* What you have to do:
Copy out each line of the data that contains "tuns".

Page-level text extractions:
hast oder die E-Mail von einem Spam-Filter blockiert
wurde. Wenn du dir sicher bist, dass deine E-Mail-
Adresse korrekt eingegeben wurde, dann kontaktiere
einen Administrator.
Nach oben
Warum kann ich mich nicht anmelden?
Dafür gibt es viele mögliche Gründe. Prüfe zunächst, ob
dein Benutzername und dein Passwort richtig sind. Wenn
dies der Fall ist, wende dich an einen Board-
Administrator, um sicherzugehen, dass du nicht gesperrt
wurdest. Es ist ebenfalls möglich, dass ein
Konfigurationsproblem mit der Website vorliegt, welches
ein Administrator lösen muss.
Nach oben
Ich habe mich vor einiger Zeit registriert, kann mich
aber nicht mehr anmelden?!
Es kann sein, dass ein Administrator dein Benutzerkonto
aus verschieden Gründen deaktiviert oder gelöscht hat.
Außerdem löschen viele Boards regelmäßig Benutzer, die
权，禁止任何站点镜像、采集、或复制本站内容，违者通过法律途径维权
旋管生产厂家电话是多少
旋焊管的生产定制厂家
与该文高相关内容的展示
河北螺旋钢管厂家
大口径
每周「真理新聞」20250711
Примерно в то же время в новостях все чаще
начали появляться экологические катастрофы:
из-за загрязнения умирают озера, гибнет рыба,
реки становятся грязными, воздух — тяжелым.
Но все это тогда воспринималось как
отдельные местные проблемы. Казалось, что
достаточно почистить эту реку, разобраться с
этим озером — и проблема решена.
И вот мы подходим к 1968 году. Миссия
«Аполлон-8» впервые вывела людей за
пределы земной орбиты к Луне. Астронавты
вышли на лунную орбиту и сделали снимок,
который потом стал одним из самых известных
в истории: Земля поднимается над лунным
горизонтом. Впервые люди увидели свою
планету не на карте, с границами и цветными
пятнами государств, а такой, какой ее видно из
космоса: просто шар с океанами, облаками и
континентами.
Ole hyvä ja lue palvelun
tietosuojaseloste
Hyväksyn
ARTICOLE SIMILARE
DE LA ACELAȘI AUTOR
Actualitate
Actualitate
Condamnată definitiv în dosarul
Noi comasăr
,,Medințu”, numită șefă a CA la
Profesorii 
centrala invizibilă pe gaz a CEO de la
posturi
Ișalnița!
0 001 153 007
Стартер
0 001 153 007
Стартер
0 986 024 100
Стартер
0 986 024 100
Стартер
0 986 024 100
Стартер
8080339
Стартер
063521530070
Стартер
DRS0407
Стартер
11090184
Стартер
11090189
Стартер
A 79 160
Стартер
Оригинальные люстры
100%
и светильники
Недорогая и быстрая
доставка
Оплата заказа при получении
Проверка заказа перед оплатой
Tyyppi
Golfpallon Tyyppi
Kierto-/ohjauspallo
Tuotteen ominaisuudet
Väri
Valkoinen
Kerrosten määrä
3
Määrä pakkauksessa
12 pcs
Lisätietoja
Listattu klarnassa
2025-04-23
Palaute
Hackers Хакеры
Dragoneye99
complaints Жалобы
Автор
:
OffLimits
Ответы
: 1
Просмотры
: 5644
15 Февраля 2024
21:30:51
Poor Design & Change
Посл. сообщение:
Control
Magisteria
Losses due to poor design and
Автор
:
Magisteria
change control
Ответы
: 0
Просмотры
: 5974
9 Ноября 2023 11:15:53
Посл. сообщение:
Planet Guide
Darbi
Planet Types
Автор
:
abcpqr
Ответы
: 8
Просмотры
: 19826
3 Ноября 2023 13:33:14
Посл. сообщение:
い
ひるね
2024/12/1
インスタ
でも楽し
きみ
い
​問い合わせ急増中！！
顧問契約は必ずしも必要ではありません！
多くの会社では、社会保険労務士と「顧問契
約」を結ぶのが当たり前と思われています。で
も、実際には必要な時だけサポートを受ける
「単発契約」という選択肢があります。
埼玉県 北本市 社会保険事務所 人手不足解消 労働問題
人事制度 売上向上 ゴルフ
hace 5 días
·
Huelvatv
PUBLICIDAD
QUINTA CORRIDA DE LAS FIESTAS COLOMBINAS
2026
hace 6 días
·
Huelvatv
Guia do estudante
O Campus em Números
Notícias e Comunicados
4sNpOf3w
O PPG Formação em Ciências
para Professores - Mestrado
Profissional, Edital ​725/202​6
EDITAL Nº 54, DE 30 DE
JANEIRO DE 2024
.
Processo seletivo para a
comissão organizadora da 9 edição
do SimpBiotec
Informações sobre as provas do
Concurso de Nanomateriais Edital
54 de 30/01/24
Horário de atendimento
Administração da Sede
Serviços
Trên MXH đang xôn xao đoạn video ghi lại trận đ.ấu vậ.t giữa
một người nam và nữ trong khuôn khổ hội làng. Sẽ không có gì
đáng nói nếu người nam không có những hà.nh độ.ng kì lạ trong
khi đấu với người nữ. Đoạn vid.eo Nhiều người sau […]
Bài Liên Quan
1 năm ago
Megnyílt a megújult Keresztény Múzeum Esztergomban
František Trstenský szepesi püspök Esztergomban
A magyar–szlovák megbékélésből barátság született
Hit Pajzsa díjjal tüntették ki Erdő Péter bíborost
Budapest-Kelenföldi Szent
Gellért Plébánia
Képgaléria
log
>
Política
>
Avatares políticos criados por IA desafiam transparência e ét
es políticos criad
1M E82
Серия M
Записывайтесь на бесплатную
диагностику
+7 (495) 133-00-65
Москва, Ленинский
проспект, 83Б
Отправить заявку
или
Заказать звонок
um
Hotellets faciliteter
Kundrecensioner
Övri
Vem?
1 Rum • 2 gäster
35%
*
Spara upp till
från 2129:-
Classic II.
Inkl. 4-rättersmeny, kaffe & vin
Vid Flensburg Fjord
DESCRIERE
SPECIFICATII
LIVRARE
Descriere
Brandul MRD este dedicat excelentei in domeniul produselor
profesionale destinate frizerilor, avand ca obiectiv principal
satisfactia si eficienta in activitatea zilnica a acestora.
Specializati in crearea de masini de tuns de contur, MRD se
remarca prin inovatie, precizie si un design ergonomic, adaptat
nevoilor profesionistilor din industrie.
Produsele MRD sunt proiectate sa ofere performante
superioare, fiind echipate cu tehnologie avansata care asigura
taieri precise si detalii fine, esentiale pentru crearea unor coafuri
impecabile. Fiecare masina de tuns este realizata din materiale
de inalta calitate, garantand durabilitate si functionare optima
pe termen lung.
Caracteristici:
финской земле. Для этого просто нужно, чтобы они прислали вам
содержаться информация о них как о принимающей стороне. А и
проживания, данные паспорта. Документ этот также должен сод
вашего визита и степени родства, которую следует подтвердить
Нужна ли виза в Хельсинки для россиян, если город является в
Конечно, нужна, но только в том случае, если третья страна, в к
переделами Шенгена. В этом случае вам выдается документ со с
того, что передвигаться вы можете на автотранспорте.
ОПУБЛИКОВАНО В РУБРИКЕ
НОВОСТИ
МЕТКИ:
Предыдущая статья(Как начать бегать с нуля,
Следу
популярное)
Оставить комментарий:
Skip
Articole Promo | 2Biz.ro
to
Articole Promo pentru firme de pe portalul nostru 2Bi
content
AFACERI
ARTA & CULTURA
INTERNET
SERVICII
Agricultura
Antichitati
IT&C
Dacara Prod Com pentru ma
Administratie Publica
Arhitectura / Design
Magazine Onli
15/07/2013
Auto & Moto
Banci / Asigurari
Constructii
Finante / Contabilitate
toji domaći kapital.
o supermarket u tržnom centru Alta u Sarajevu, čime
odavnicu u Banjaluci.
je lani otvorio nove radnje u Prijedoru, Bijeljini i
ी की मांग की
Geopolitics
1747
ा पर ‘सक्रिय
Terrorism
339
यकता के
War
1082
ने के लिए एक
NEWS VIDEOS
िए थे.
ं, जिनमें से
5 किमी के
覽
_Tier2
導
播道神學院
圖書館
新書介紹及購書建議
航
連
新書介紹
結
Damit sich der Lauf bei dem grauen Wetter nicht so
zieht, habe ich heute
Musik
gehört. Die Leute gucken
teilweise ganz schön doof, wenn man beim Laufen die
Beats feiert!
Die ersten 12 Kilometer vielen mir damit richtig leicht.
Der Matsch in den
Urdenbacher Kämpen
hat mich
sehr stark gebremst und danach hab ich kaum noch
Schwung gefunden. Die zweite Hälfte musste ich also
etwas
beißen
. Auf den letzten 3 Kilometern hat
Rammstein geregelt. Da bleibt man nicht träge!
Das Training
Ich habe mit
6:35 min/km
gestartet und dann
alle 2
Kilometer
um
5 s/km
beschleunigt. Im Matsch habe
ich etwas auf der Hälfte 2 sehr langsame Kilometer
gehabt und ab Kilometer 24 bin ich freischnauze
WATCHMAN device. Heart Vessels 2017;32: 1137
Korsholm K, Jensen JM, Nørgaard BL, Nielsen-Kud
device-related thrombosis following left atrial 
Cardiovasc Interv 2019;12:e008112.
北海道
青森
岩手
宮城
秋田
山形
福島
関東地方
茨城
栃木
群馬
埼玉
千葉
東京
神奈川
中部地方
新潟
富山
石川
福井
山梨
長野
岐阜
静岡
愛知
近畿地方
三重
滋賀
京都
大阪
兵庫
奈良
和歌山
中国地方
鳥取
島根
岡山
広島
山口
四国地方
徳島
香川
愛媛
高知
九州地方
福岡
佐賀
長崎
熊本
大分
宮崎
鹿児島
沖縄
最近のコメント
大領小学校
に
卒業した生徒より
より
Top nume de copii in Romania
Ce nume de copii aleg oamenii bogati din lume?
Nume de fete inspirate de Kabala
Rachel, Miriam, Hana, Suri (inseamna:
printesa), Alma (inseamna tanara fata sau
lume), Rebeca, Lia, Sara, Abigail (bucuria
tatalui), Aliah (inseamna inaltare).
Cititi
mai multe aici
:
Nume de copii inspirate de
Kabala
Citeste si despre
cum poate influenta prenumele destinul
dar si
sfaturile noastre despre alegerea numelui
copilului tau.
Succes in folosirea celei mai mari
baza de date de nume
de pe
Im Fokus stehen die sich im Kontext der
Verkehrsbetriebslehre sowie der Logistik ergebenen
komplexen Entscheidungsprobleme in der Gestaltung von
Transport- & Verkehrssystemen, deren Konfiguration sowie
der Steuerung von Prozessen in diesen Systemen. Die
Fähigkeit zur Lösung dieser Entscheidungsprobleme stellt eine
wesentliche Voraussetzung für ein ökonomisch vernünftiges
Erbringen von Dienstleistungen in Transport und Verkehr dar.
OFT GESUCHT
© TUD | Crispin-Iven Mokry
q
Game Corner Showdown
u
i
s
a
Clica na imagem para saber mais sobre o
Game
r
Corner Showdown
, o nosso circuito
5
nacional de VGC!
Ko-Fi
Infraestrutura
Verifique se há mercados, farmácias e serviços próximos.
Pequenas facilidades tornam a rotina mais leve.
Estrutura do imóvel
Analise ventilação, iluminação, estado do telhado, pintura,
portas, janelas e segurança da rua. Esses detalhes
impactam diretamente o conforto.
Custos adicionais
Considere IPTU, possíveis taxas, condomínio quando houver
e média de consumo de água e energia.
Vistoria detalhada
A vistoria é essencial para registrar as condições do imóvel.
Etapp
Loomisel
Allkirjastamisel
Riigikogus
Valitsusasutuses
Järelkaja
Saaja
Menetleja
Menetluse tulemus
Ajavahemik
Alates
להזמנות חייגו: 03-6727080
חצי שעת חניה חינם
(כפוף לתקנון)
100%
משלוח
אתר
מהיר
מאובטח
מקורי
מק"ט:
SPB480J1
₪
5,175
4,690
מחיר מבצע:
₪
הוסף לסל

* Exercise result:
Specializati in crearea de masini de tuns de contur, MRD se
impecabile. Fiecare masina de tuns este realizata din materiale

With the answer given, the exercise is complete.